» **YOUR GOAL**: Only one stretch of the data is wanted: the line containing "right eye: (488, 266)", the line containing "nose: (297, 316)", and every line between them, copied exactly.

» **RECORD EXCERPTS**:
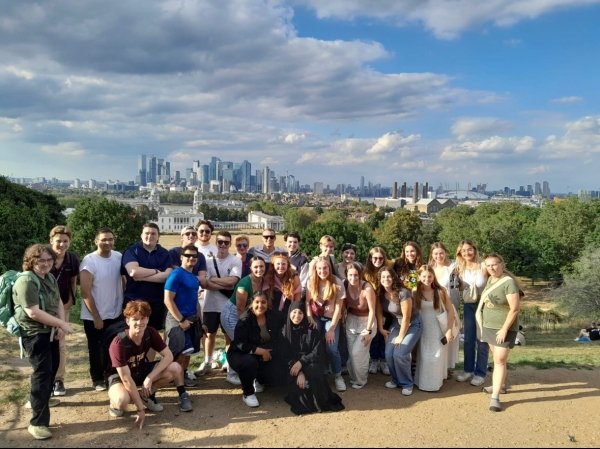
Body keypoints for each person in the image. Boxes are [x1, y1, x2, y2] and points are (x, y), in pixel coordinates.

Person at [13, 244, 74, 440]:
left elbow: (57, 302)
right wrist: (61, 324)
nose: (46, 264)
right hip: (35, 334)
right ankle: (37, 423)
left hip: (50, 331)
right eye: (41, 260)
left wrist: (59, 326)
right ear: (32, 261)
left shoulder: (48, 277)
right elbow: (33, 312)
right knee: (42, 374)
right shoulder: (26, 281)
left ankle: (43, 400)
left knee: (52, 368)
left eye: (49, 260)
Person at [106, 300, 192, 427]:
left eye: (143, 318)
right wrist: (140, 409)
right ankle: (115, 403)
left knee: (174, 368)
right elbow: (126, 379)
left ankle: (145, 396)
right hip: (118, 377)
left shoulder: (150, 332)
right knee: (122, 401)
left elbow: (168, 356)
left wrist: (150, 377)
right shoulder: (119, 343)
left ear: (147, 319)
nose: (139, 323)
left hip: (139, 369)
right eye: (135, 319)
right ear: (127, 321)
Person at [79, 228, 125, 391]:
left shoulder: (118, 257)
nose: (107, 242)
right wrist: (97, 317)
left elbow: (122, 279)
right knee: (96, 348)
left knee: (113, 347)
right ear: (96, 241)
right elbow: (85, 292)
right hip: (94, 316)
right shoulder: (89, 261)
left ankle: (110, 376)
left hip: (116, 313)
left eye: (110, 239)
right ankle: (97, 378)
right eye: (104, 239)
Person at [477, 253, 522, 412]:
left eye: (495, 264)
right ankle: (500, 386)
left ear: (502, 264)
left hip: (504, 328)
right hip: (489, 325)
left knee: (500, 360)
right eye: (488, 266)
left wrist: (504, 329)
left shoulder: (508, 282)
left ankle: (495, 397)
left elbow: (515, 309)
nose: (492, 268)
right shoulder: (491, 279)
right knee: (497, 357)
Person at [282, 302, 345, 415]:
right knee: (299, 392)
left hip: (310, 363)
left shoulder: (312, 329)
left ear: (305, 315)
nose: (297, 316)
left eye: (300, 313)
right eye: (294, 312)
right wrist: (299, 372)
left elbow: (317, 352)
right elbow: (285, 355)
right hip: (292, 366)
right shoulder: (284, 332)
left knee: (314, 370)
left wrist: (302, 362)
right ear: (289, 313)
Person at [226, 292, 287, 408]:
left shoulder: (272, 315)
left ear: (267, 304)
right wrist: (262, 351)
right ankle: (248, 393)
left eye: (263, 302)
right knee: (249, 363)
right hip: (240, 354)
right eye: (257, 302)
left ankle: (259, 379)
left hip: (262, 352)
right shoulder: (244, 320)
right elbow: (241, 345)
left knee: (278, 372)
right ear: (251, 304)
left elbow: (288, 319)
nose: (260, 305)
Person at [197, 231, 242, 375]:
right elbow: (205, 284)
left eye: (226, 242)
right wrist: (224, 284)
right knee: (210, 334)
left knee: (229, 335)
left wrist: (214, 280)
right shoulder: (208, 261)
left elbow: (233, 281)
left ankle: (228, 363)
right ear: (216, 243)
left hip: (228, 305)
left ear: (230, 244)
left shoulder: (235, 260)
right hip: (210, 304)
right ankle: (207, 361)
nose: (223, 245)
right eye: (220, 242)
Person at [220, 256, 268, 385]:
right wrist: (249, 327)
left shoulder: (262, 280)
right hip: (233, 313)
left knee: (244, 341)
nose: (259, 269)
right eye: (256, 267)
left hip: (246, 312)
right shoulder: (244, 283)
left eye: (261, 266)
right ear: (250, 268)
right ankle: (232, 373)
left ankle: (250, 372)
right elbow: (240, 309)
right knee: (239, 341)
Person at [376, 266, 422, 396]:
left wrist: (401, 337)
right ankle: (395, 380)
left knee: (400, 353)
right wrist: (381, 328)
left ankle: (407, 384)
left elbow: (407, 317)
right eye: (383, 277)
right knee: (389, 353)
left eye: (389, 276)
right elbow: (379, 312)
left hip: (413, 324)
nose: (386, 279)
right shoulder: (380, 293)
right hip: (397, 324)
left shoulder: (403, 292)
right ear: (380, 279)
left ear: (394, 278)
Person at [305, 256, 347, 392]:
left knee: (331, 348)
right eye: (319, 268)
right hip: (316, 317)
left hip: (331, 319)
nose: (322, 271)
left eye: (325, 268)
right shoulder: (312, 281)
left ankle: (337, 375)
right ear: (315, 270)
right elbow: (307, 302)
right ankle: (318, 373)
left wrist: (331, 329)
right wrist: (309, 316)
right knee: (314, 345)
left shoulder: (337, 282)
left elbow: (338, 309)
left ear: (329, 268)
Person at [164, 244, 203, 388]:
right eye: (188, 255)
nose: (191, 258)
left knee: (189, 351)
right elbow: (167, 299)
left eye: (194, 256)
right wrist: (181, 320)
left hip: (192, 319)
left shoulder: (193, 277)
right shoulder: (176, 274)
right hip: (178, 319)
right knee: (177, 352)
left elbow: (195, 301)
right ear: (181, 257)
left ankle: (183, 374)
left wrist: (200, 320)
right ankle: (169, 377)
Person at [122, 223, 173, 333]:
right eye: (147, 233)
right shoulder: (132, 251)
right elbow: (133, 272)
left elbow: (167, 276)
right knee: (133, 334)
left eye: (153, 233)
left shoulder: (164, 253)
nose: (150, 236)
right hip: (134, 301)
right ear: (141, 235)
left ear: (158, 236)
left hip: (156, 302)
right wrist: (156, 271)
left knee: (152, 336)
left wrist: (141, 277)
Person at [47, 225, 80, 397]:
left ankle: (58, 379)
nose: (62, 244)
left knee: (60, 343)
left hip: (63, 307)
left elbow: (73, 282)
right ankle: (46, 380)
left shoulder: (72, 259)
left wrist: (69, 303)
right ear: (51, 241)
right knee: (44, 343)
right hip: (44, 308)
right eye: (58, 241)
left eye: (65, 241)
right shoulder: (43, 257)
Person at [413, 265, 456, 392]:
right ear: (419, 277)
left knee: (436, 356)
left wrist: (449, 330)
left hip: (438, 327)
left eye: (430, 276)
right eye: (424, 276)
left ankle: (434, 383)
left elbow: (450, 311)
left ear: (433, 277)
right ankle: (422, 382)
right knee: (424, 356)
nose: (427, 279)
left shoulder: (440, 291)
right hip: (422, 328)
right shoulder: (415, 291)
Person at [454, 240, 489, 387]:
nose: (467, 253)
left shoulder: (484, 265)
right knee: (468, 340)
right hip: (468, 305)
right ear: (460, 253)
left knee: (482, 340)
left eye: (469, 250)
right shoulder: (459, 268)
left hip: (484, 305)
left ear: (474, 250)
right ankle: (468, 370)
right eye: (463, 251)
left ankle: (480, 373)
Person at [428, 242, 460, 373]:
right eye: (435, 253)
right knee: (437, 336)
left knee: (450, 333)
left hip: (450, 305)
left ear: (445, 252)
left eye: (441, 253)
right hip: (434, 307)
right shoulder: (430, 268)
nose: (439, 256)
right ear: (432, 254)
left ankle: (448, 367)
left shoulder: (453, 267)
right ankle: (438, 365)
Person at [344, 262, 376, 389]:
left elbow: (373, 311)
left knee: (358, 352)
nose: (353, 278)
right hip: (351, 321)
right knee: (351, 353)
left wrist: (368, 331)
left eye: (356, 275)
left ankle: (361, 380)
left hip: (367, 322)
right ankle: (354, 377)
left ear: (360, 275)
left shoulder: (367, 288)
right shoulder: (345, 284)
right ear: (346, 275)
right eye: (350, 275)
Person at [363, 247, 394, 376]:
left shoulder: (390, 267)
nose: (378, 260)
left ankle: (383, 360)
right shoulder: (366, 272)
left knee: (385, 334)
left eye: (381, 258)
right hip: (372, 307)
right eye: (375, 258)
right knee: (375, 335)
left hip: (387, 307)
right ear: (370, 258)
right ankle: (374, 360)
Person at [265, 251, 302, 329]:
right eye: (278, 264)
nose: (281, 266)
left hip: (288, 306)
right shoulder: (269, 277)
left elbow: (298, 294)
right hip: (272, 307)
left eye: (283, 264)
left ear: (287, 265)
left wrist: (295, 310)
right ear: (273, 265)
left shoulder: (293, 277)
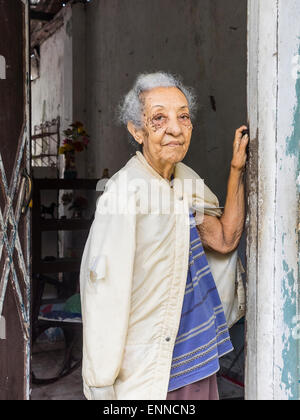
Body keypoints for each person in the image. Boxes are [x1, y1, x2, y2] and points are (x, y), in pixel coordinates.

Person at [79, 72, 248, 400]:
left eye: (183, 116)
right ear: (136, 130)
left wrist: (236, 170)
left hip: (199, 355)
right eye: (159, 118)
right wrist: (100, 381)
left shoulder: (186, 183)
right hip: (152, 369)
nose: (175, 128)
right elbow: (102, 290)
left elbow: (225, 239)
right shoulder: (124, 195)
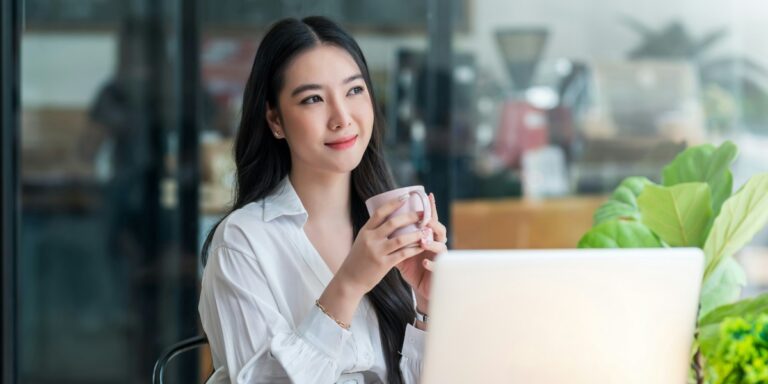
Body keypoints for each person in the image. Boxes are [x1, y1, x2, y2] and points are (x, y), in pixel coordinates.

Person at [198, 16, 448, 384]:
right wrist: (349, 284)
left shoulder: (394, 226)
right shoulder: (243, 241)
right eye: (313, 99)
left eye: (354, 91)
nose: (342, 117)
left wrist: (428, 308)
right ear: (276, 120)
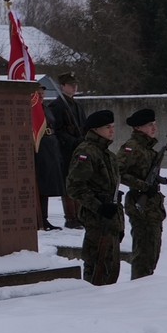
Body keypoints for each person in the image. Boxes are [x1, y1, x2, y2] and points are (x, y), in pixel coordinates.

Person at [65, 109, 122, 286]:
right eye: (107, 127)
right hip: (97, 220)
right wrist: (98, 206)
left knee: (111, 269)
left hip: (110, 219)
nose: (112, 130)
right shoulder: (87, 152)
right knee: (97, 269)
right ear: (95, 129)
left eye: (113, 126)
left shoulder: (108, 154)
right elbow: (74, 187)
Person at [117, 108, 166, 280]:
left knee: (152, 253)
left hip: (152, 208)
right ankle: (139, 287)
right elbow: (118, 172)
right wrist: (143, 186)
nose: (154, 128)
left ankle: (145, 285)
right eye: (149, 125)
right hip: (141, 206)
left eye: (154, 124)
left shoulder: (147, 148)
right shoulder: (132, 147)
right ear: (138, 128)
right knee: (143, 255)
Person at [47, 73, 88, 228]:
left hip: (79, 148)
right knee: (68, 182)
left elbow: (84, 125)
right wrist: (73, 141)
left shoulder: (77, 105)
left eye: (75, 84)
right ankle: (70, 217)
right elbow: (57, 130)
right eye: (70, 84)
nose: (74, 87)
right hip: (65, 150)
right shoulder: (57, 106)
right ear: (62, 86)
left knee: (79, 180)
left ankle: (79, 215)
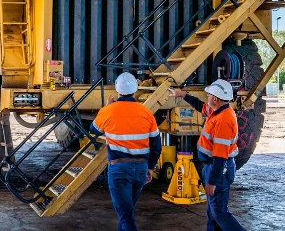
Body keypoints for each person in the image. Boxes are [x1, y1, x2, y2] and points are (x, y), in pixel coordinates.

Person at [170, 80, 246, 231]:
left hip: (219, 168)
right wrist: (182, 94)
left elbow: (220, 155)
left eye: (209, 94)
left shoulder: (224, 120)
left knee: (219, 213)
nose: (207, 96)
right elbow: (201, 106)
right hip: (212, 166)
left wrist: (212, 181)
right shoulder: (216, 110)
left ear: (215, 99)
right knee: (212, 212)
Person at [91, 73, 161, 231]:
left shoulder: (108, 111)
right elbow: (157, 144)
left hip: (120, 170)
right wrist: (150, 167)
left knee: (126, 216)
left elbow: (94, 130)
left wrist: (106, 107)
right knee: (126, 213)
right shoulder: (146, 113)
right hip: (141, 170)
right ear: (135, 90)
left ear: (117, 89)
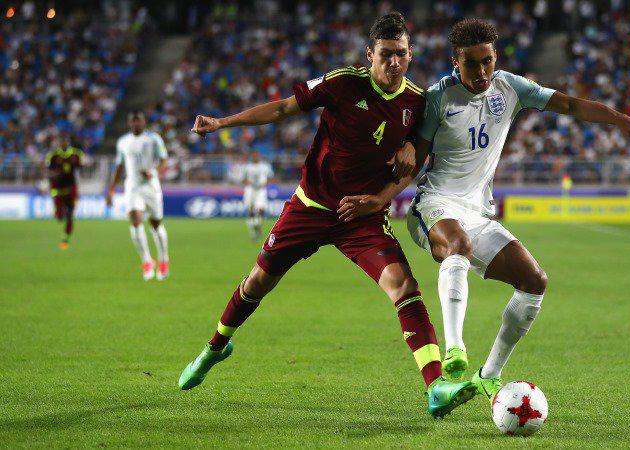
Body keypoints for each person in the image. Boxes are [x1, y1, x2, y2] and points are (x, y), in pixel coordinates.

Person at [339, 18, 630, 403]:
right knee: (458, 244)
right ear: (456, 62)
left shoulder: (510, 87)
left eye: (487, 61)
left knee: (534, 281)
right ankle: (455, 352)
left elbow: (570, 104)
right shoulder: (439, 97)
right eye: (472, 64)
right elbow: (416, 158)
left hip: (476, 212)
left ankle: (489, 376)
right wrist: (381, 198)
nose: (482, 71)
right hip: (434, 206)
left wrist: (621, 120)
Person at [178, 12, 476, 418]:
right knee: (258, 282)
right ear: (369, 54)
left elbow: (418, 158)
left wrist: (402, 165)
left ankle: (437, 385)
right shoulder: (342, 83)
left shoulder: (417, 103)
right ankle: (214, 347)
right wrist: (221, 122)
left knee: (404, 287)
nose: (394, 62)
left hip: (363, 216)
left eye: (401, 54)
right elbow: (284, 108)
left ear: (410, 55)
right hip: (311, 208)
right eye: (385, 54)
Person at [106, 111, 170, 280]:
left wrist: (154, 172)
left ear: (143, 122)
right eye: (133, 121)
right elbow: (119, 167)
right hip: (132, 186)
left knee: (156, 224)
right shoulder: (123, 142)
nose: (136, 124)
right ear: (129, 123)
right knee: (135, 219)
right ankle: (147, 261)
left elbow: (164, 160)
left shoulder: (154, 139)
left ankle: (164, 259)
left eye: (139, 121)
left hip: (150, 186)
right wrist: (111, 189)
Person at [44, 135, 83, 249]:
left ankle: (65, 239)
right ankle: (60, 213)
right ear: (58, 143)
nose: (63, 143)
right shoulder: (53, 155)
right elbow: (47, 171)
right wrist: (53, 175)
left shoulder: (76, 154)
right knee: (60, 217)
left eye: (65, 140)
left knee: (70, 215)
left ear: (68, 141)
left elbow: (81, 169)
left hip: (71, 189)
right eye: (61, 141)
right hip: (58, 190)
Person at [241, 151, 274, 241]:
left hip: (261, 190)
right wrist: (247, 182)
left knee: (261, 209)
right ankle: (253, 231)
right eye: (253, 155)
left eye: (256, 155)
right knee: (250, 209)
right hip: (250, 189)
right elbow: (242, 179)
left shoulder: (265, 166)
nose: (255, 156)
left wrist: (266, 183)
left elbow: (271, 177)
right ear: (252, 156)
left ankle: (257, 224)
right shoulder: (247, 167)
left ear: (259, 156)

» **ANSWER SECTION**:
right eye: (488, 266)
left wrist: (504, 329)
left shoulder: (508, 282)
left ankle: (495, 397)
left elbow: (515, 309)
nose: (492, 268)
right shoulder: (491, 279)
right knee: (497, 357)
Person at [282, 302, 345, 415]:
right knee: (299, 392)
left hip: (310, 363)
left shoulder: (312, 329)
left ear: (305, 315)
nose: (297, 316)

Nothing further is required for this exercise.